__TASK DIRECTIONS__
If a line in the data contains "blue", copy it out.
++++
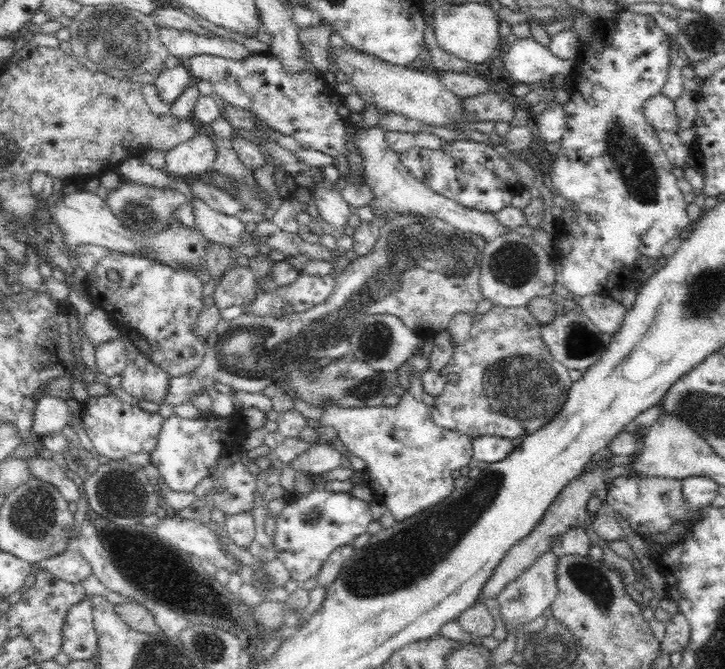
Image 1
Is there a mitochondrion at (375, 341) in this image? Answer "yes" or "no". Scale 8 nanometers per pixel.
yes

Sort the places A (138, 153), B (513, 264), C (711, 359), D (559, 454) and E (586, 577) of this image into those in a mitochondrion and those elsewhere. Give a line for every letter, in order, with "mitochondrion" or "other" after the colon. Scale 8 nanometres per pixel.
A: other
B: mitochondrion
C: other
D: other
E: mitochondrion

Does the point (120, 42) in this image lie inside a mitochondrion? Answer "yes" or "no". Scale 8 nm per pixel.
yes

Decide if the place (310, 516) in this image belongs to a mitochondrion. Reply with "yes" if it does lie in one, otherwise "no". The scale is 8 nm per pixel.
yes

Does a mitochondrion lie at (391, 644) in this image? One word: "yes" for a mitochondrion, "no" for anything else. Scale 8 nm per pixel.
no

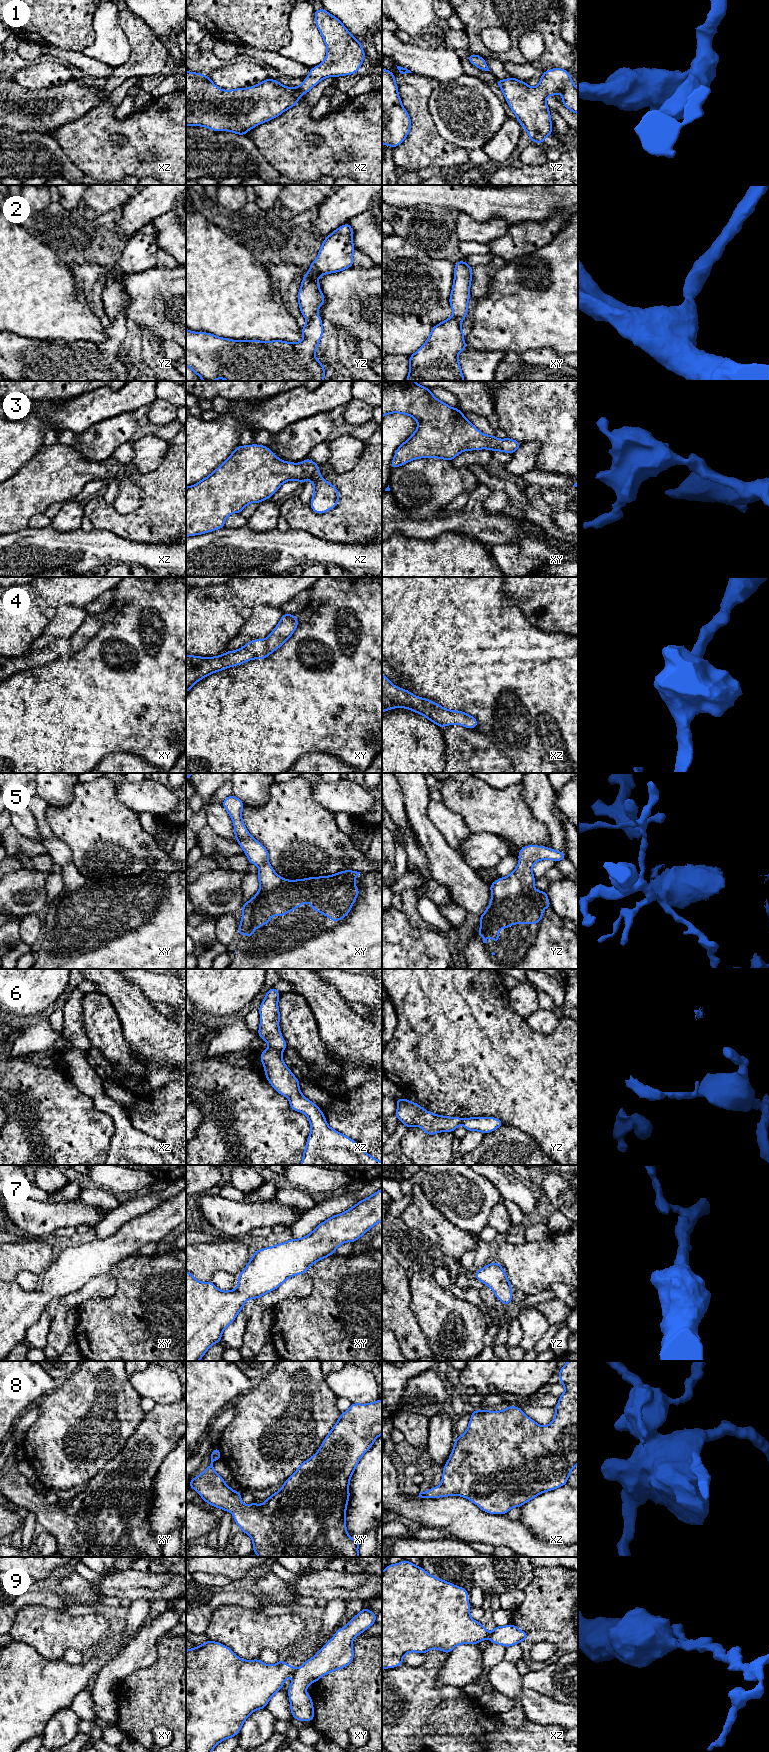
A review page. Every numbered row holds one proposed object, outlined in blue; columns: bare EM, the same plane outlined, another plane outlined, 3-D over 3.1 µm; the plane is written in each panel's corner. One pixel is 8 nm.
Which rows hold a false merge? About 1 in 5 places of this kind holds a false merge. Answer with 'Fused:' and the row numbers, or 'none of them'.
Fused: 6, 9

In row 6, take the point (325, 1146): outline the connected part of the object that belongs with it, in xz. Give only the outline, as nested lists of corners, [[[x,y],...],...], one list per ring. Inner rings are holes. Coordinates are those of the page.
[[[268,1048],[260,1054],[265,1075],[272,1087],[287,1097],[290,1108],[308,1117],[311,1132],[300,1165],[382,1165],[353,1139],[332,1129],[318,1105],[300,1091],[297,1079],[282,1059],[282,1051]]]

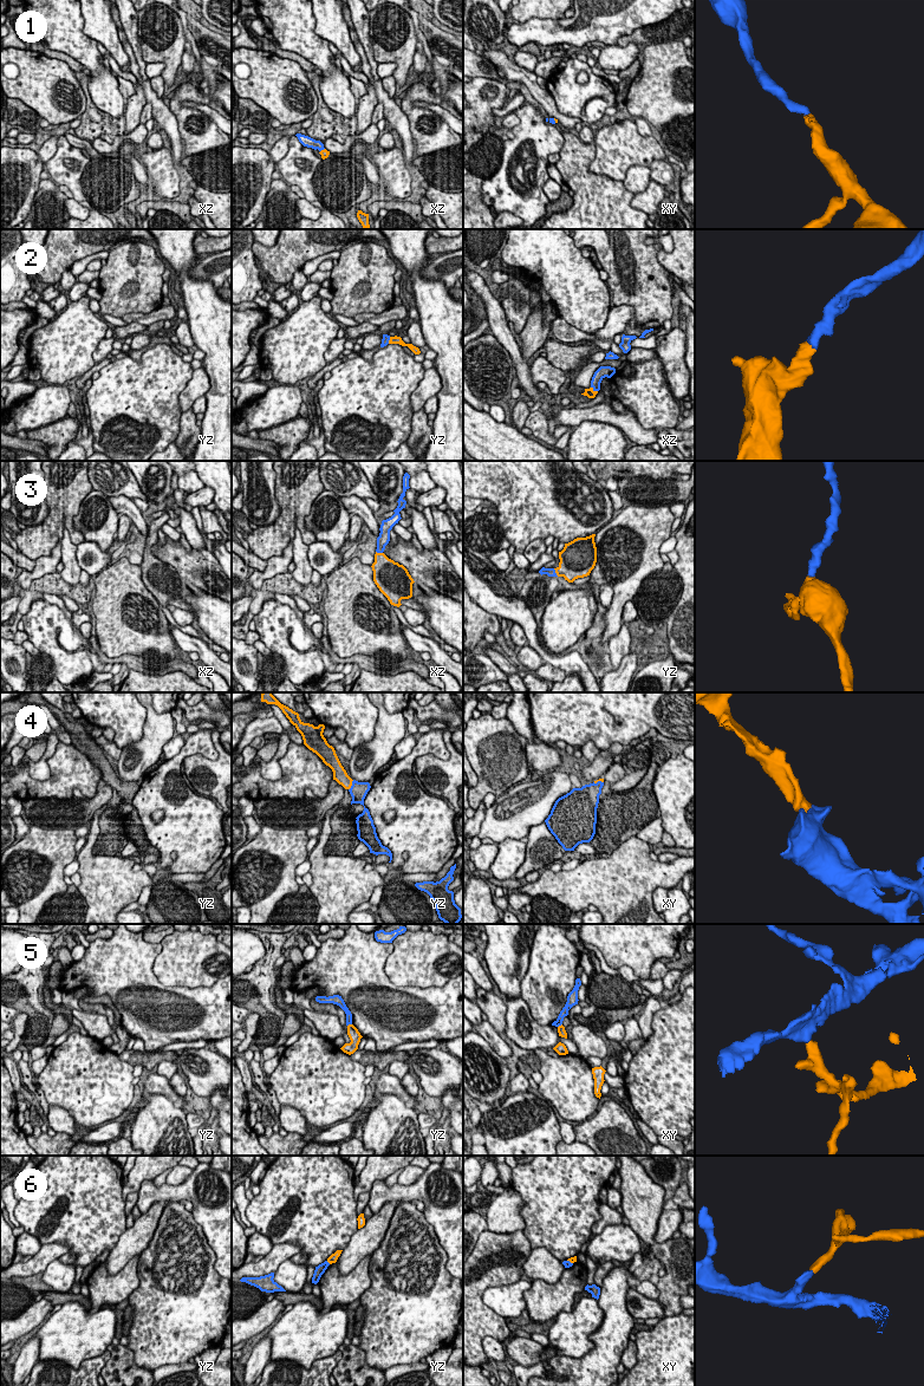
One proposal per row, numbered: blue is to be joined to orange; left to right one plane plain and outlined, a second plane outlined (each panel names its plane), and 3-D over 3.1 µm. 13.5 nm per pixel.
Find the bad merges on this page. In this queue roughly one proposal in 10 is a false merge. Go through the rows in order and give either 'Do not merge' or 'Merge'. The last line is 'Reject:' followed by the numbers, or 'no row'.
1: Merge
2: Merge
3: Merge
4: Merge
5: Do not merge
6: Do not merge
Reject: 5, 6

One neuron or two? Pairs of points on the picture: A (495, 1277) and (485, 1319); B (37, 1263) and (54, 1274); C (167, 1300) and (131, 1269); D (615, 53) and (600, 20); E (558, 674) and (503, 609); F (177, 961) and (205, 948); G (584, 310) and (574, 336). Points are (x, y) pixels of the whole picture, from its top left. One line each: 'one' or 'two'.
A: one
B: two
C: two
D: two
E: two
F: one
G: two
++++
__ANSWER FOR THIS EXERCISE__
A review page. Every numbered row holds one proposed object, outlined in blue; columns: bare EM, the same plane outlined, another plane outlined, 3-D over 3.1 µm; the plane is written in each panel's corner. One pixel is 8 nm.
One proposal per row, numbered: blue is to be joined to orange; left to right one plane plain and outlined, a second plane outlined (each panel names its plane), and 3-D over 3.1 µm. 13.5 nm per pixel.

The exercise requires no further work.